There were more than 2,600 acquisitions for $1.6 billion without any increase in charter capital and 580 transactions in which the capital increased by $0.9 billion. Japan ranked first with acquisitions of $743 million, followed by South Korea ($356 million) and Singapore ($333 million).
Ho Chi Minh City-based companies were the biggest targets, accounting for more than half the transactions. According to the Ho Chi Minh City Statistics Office, stake acquisition accounted for nearly 80 percent of the pledged FDI in HCMC.
Investors have been especially interested in manufacturing, which saw 822 deals worth more than $1 billion, wholesale, retail and automobile and motorbike servicing, which attracted a total of $500 million.
Minister of Planning and Investment Nguyen Chi Dung said acquisitions would increase further, with promising businesses snapped up at cheap prices.
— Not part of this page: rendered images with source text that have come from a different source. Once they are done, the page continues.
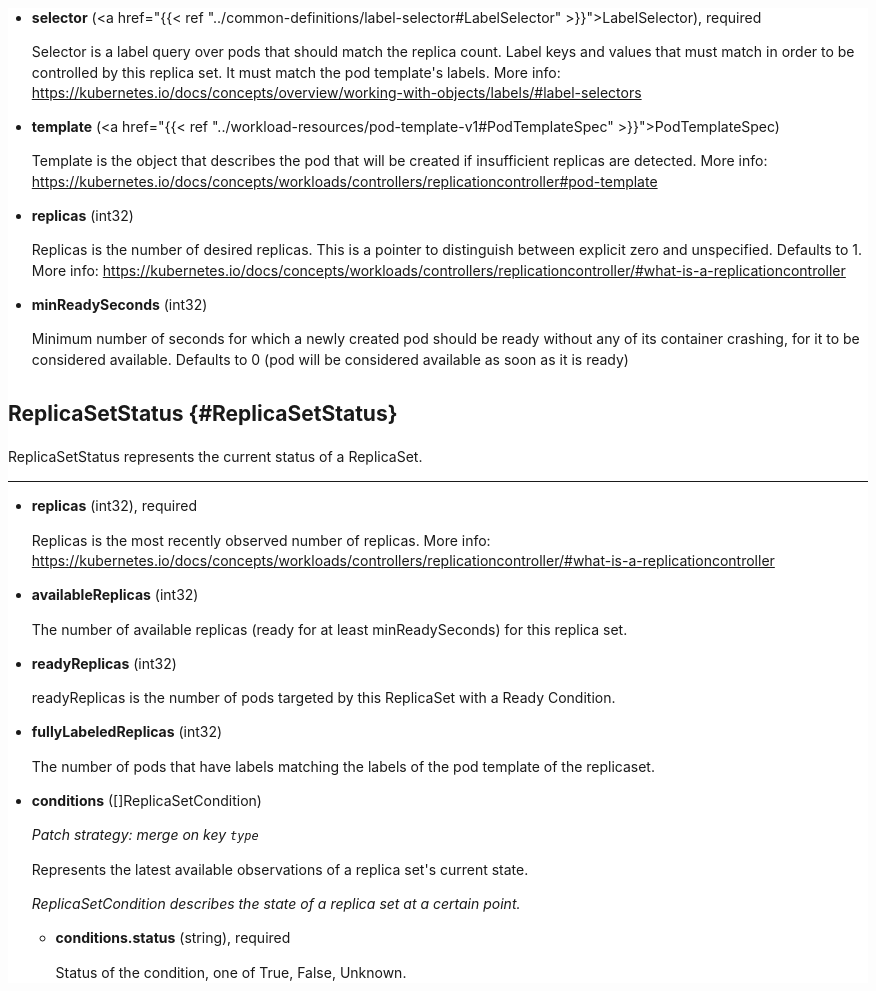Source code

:- **selector** (<a href="{{< ref "../common-definitions/label-selector#LabelSelector" >}}">LabelSelector</a>), required

  Selector is a label query over pods that should match the replica count. Label keys and values that must match in order to be controlled by this replica set. It must match the pod template's labels. More info: https://kubernetes.io/docs/concepts/overview/working-with-objects/labels/#label-selectors

- **template** (<a href="{{< ref "../workload-resources/pod-template-v1#PodTemplateSpec" >}}">PodTemplateSpec</a>)

  Template is the object that describes the pod that will be created if insufficient replicas are detected. More info: https://kubernetes.io/docs/concepts/workloads/controllers/replicationcontroller#pod-template

- **replicas** (int32)

  Replicas is the number of desired replicas. This is a pointer to distinguish between explicit zero and unspecified. Defaults to 1. More info: https://kubernetes.io/docs/concepts/workloads/controllers/replicationcontroller/#what-is-a-replicationcontroller

- **minReadySeconds** (int32)

  Minimum number of seconds for which a newly created pod should be ready without any of its container crashing, for it to be considered available. Defaults to 0 (pod will be considered available as soon as it is ready)

## ReplicaSetStatus {#ReplicaSetStatus}

ReplicaSetStatus represents the current status of a ReplicaSet.

<hr>

- **replicas** (int32), required

  Replicas is the most recently observed number of replicas. More info: https://kubernetes.io/docs/concepts/workloads/controllers/replicationcontroller/#what-is-a-replicationcontroller

- **availableReplicas** (int32)

  The number of available replicas (ready for at least minReadySeconds) for this replica set.

- **readyReplicas** (int32)

  readyReplicas is the number of pods targeted by this ReplicaSet with a Ready Condition.

- **fullyLabeledReplicas** (int32)

  The number of pods that have labels matching the labels of the pod template of the replicaset.

- **conditions** ([]ReplicaSetCondition)

  _Patch strategy: merge on key `type`_

  Represents the latest available observations of a replica set's current state.

  <a name="ReplicaSetCondition"></a>
  _ReplicaSetCondition describes the state of a replica set at a certain point._

  - **conditions.status** (string), required

    Status of the condition, one of True, False, Unknown.
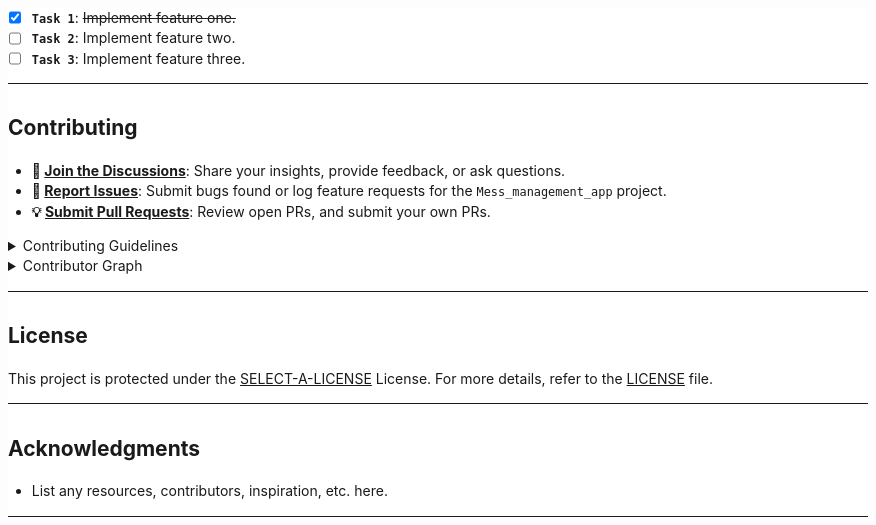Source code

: - [X] **`Task 1`**: <strike>Implement feature one.</strike>
- [ ] **`Task 2`**: Implement feature two.
- [ ] **`Task 3`**: Implement feature three.

---

##  Contributing

- **💬 [Join the Discussions](https://github.com/utkarshml/Mess_management_app/discussions)**: Share your insights, provide feedback, or ask questions.
- **🐛 [Report Issues](https://github.com/utkarshml/Mess_management_app/issues)**: Submit bugs found or log feature requests for the `Mess_management_app` project.
- **💡 [Submit Pull Requests](https://github.com/utkarshml/Mess_management_app/blob/main/CONTRIBUTING.md)**: Review open PRs, and submit your own PRs.

<details closed><summary>Contributing Guidelines</summary></details>

<details closed><summary>Contributor Graph</summary></details>

---

##  License

This project is protected under the [SELECT-A-LICENSE](https://choosealicense.com/licenses) License. For more details, refer to the [LICENSE](https://choosealicense.com/licenses/) file.

---

##  Acknowledgments

- List any resources, contributors, inspiration, etc. here.

---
Foreign companies and investment funds are considering acquiring real estate, retail and other companies, many of which are facing difficulties and are even on the verge of bankruptcy, Vietnam Chamber of Commerce and Industry chairman Vu Tien Loc said.
Citing this, he petitioned Prime Minister Nguyen Xuan Phuc to temporarily stop acquisitions "during the pandemic."
Do Nhat Hoang, head of the Foreign Investment Agency under the Ministry of Planning and Investment, told VnExpress his department had warned about just this two months ago and urged the government to refer to measures taken by other countries to protect domestic enterprises.
But Vietnam should only restrict limit the acquisition of major enterprises only, he said.
Many countries are similarly concerned that foreign investors would take advantage of plunging valuations and problems for businesses to acquire them cheaply.
Many countries such as Italy, Germany, Spain, and India have placed curbs on foreign acquisitions and are even considering themselves buying shares of major and key companies.